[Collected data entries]
###

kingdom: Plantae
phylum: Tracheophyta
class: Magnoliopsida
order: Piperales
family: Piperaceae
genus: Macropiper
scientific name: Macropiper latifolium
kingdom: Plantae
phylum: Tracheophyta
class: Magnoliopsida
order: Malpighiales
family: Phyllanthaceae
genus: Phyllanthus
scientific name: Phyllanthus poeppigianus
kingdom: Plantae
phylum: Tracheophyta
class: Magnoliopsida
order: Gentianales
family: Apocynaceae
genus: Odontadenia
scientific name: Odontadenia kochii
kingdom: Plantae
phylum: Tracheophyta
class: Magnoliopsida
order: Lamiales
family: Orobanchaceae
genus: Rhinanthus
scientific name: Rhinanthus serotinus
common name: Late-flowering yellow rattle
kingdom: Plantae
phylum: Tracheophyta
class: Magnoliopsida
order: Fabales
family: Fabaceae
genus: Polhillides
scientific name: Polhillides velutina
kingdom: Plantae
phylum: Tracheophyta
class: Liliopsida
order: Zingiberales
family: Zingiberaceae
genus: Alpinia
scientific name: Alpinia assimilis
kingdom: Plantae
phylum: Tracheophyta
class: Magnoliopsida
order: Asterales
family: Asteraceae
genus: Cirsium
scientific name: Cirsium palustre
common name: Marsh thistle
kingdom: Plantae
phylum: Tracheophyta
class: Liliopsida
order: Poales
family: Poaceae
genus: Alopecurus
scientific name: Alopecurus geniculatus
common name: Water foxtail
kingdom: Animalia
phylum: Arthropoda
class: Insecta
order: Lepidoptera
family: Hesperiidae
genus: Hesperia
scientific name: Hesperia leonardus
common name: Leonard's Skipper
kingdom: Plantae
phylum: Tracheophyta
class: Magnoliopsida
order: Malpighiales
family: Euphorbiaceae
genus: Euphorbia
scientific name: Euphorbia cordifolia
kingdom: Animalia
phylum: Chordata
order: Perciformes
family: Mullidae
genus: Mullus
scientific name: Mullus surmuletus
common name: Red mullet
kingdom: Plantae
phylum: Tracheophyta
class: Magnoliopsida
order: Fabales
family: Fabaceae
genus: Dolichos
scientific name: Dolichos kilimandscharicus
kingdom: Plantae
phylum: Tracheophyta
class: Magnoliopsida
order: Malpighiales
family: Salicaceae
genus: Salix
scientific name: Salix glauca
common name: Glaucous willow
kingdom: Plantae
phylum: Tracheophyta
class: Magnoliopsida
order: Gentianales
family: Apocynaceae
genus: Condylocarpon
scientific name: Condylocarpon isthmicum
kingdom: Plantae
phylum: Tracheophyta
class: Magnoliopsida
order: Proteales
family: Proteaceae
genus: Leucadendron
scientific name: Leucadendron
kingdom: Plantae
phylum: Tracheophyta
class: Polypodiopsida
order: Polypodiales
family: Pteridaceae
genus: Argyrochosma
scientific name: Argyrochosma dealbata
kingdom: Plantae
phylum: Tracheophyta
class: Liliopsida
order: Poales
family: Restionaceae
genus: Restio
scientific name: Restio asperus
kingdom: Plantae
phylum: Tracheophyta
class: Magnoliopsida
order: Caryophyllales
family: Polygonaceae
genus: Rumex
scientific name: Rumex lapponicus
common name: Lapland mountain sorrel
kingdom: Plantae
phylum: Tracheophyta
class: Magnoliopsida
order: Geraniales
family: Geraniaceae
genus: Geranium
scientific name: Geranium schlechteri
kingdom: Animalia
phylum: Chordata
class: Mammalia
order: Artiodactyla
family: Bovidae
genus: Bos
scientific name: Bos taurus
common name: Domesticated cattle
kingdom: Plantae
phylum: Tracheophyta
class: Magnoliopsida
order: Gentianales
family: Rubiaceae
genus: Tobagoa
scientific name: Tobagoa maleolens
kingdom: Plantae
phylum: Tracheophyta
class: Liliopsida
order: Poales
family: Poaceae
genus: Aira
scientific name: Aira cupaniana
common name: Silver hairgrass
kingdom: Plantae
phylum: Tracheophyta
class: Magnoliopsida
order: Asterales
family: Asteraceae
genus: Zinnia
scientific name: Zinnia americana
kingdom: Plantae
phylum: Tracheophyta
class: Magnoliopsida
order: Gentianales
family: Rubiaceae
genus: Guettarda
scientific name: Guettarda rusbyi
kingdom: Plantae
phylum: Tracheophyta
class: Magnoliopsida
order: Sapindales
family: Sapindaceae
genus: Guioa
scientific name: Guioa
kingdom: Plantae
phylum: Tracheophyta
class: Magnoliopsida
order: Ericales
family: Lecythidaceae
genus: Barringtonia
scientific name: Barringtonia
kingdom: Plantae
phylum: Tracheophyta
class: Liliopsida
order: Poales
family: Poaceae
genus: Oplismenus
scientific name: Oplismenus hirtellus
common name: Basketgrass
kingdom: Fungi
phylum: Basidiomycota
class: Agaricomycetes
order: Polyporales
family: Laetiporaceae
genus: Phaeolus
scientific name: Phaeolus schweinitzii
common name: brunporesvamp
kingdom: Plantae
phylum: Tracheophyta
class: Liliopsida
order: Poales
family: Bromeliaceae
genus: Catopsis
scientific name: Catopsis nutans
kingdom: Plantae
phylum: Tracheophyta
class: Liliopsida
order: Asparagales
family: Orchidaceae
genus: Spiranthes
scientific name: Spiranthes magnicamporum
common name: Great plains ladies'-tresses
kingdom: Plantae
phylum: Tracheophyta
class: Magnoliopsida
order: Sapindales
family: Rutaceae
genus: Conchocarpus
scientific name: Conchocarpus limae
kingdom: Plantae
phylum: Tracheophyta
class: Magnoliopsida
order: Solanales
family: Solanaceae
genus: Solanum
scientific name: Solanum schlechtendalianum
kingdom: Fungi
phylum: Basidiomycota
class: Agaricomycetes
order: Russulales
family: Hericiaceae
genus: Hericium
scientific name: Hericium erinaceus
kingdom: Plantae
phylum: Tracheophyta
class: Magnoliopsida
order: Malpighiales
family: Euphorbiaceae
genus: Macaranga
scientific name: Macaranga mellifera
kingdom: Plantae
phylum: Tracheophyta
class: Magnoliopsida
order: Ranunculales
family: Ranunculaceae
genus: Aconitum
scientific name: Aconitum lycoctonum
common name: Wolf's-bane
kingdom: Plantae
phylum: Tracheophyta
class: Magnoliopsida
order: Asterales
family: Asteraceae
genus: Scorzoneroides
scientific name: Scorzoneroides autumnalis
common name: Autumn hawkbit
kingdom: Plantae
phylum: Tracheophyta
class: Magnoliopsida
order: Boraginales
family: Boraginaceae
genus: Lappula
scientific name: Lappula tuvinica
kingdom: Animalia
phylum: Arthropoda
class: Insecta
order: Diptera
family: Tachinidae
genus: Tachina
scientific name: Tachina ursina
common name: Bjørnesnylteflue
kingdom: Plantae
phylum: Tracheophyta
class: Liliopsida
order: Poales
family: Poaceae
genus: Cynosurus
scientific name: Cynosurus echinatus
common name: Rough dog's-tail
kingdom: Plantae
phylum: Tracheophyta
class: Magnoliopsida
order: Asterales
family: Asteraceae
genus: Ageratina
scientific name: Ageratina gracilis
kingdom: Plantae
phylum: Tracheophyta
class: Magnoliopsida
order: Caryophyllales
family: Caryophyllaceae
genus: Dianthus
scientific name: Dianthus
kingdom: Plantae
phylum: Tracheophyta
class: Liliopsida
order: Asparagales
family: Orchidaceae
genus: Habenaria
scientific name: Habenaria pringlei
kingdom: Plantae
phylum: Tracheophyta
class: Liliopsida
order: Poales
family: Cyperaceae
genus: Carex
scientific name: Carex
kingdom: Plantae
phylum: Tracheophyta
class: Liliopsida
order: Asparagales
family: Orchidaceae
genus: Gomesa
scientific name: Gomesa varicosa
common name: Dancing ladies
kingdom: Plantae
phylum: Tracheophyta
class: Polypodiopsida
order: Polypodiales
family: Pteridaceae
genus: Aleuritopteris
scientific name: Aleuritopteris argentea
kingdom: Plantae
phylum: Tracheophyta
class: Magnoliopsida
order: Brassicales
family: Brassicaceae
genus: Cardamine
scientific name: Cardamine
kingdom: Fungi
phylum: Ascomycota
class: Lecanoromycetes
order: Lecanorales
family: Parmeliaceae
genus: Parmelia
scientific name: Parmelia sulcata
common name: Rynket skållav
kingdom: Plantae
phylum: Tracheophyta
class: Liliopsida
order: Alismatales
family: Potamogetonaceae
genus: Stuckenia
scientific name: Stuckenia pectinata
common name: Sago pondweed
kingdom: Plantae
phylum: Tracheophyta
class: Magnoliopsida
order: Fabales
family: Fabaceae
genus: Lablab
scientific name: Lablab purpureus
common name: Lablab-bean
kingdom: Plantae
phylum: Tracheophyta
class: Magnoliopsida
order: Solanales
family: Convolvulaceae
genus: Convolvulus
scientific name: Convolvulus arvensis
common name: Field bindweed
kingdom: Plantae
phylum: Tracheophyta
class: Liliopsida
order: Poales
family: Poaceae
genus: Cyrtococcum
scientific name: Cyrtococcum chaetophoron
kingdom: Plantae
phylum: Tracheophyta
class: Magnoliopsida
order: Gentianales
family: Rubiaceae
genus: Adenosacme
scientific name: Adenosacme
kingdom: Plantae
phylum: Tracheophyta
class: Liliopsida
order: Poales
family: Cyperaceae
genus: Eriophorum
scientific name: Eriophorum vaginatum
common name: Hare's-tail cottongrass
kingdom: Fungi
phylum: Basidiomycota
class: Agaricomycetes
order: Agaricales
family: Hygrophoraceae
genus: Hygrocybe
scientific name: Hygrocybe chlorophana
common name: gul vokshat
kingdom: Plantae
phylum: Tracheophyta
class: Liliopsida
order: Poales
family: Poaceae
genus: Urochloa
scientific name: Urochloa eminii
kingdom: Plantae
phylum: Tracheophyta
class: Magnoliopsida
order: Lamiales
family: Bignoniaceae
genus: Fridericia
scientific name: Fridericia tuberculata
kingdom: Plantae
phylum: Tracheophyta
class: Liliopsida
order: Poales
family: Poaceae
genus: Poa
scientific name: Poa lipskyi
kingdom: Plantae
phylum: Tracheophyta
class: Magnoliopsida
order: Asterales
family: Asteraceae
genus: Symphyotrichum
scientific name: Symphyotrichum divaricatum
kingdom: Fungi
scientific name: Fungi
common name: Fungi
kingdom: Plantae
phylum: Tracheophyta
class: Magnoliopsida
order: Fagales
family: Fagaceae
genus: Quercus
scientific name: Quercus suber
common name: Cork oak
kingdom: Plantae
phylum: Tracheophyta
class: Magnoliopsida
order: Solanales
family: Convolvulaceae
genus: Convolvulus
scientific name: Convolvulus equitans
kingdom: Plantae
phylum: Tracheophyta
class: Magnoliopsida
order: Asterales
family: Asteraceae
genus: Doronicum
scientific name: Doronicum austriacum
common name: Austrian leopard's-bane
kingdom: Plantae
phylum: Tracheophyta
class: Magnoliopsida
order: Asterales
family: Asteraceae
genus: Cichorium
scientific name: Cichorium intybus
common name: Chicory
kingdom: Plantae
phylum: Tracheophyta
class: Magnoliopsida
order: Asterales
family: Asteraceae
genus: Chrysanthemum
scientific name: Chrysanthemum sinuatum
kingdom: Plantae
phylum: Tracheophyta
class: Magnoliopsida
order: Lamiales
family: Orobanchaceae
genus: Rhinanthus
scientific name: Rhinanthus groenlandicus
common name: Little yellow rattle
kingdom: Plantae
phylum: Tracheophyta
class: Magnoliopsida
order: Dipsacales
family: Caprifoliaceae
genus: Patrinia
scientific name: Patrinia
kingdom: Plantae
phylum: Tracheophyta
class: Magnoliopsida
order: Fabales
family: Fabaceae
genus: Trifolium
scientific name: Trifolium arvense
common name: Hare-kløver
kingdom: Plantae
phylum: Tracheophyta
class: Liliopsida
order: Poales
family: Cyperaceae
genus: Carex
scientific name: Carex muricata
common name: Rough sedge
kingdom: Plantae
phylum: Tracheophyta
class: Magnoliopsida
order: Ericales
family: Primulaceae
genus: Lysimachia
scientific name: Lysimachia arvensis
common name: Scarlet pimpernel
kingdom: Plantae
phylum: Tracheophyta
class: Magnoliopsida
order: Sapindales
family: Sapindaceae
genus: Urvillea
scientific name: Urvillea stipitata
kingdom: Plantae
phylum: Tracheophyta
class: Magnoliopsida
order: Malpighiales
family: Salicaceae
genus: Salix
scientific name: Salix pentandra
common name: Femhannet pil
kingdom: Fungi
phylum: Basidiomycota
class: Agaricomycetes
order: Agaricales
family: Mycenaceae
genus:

###

• [YOUR TASK]:
Put the lines from the start of the records through the line with "genus: Phyllanthus" into a Markdown table with the columns Row and Line. Give each line its own numbered row and leave out any blank lines.

• [REPLY TO THE EXERCISE]:
| Row | Line |
|---|---|
| 1 | kingdom: Plantae |
| 2 | phylum: Tracheophyta |
| 3 | class: Magnoliopsida |
| 4 | order: Piperales |
| 5 | family: Piperaceae |
| 6 | genus: Macropiper |
| 7 | scientific name: Macropiper latifolium |
| 8 | kingdom: Plantae |
| 9 | phylum: Tracheophyta |
| 10 | class: Magnoliopsida |
| 11 | order: Malpighiales |
| 12 | family: Phyllanthaceae |
| 13 | genus: Phyllanthus |